"Because when you're wildly in love with someone, it changes everything." ~Francis Chan

Thursday, February 25, 2010

Desire

"My heart leaps for joy and I will give thanks to him in song."


When is the last time your heart 'leapt for joy' over anything? Over God? This whole verse is telling us how God is going to take care of us, yet I would venture to guess that many of us look at it and think,'hmmm, that's nice.' I wonder if our response would be the same to a person who came and knocked on our door and told us that we would never have to worry about anything again because he would always be there to take care of us...and all we had to do it trust.

I think most of us would be jumping for joy, screaming out our thanks and telling everyone we knew. In fact, we wouldn't even have to go and tell people cause our faces would shine so brightly that everyone else would want to know our secret.

So, if that is the case, and this is such a wonderful gift, why aren't our hearts jumping for joy? I believe it all has to do with desire.

When we are in close communication with God, the desires of our hearts are pure and God grants them to us. Likewise, when we are far from God, he gives us over to the desires of our hearts (Rom 1:24; Rom 7:18).

Much like Adam and Eve in the garden - they had the opportunity to follow God and be granted the desires of their hearts, and leap for joy, or be given over to the desires of their heart.
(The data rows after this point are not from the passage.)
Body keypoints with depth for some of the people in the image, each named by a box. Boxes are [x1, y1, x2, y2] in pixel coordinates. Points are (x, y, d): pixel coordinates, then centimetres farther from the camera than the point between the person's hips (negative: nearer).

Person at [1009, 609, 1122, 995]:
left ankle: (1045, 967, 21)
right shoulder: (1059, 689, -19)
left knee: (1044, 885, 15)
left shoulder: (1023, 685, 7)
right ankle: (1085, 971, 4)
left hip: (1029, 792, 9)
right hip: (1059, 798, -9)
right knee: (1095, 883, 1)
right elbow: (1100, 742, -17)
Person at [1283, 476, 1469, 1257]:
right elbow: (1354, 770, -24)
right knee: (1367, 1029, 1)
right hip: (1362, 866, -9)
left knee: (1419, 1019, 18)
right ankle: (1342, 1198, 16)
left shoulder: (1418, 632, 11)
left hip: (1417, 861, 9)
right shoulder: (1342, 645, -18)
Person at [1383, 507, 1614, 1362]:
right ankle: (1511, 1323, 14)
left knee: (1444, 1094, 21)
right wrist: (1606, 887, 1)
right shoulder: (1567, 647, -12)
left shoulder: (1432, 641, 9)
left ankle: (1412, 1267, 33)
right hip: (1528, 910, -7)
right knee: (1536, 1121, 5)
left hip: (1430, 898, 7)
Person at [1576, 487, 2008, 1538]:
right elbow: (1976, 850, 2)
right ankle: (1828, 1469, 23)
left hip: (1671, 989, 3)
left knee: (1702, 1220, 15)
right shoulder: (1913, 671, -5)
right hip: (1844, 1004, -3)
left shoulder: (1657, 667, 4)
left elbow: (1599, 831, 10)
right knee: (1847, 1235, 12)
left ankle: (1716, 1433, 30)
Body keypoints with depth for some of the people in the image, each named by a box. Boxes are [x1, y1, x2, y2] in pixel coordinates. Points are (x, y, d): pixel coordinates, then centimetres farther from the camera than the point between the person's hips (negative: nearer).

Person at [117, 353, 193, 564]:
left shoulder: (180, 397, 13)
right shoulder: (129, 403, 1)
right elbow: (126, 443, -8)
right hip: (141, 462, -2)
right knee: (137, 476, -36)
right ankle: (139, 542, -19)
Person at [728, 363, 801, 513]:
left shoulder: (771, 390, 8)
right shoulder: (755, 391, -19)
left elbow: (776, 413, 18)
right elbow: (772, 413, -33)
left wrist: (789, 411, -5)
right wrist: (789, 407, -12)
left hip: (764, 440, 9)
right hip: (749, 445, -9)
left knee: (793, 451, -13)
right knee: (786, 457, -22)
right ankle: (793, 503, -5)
That phrase, 'given over', sounds much like allowing the devil to do with us as he will. I have experienced some of this in my own life recently. I wanted something for myself - not a 'bad' thing, but something that took a lot of my focus from God. And you know what happened? God allowed me to follow my desire and it didn't pan out. I was feeling horrible and quite honestly, that is all I wanted to write about today. I didn't want to admit that I chose to follow my way instead of God's and that is why I got hurt, but it is what happened.

God must be the center of my life DAILY. I see that I can't go a moment without Him and allow myself to be swept away. I want to know that heart's joy all the time and not just in spurts.

So again, I choose to lay down my desires and follow Him.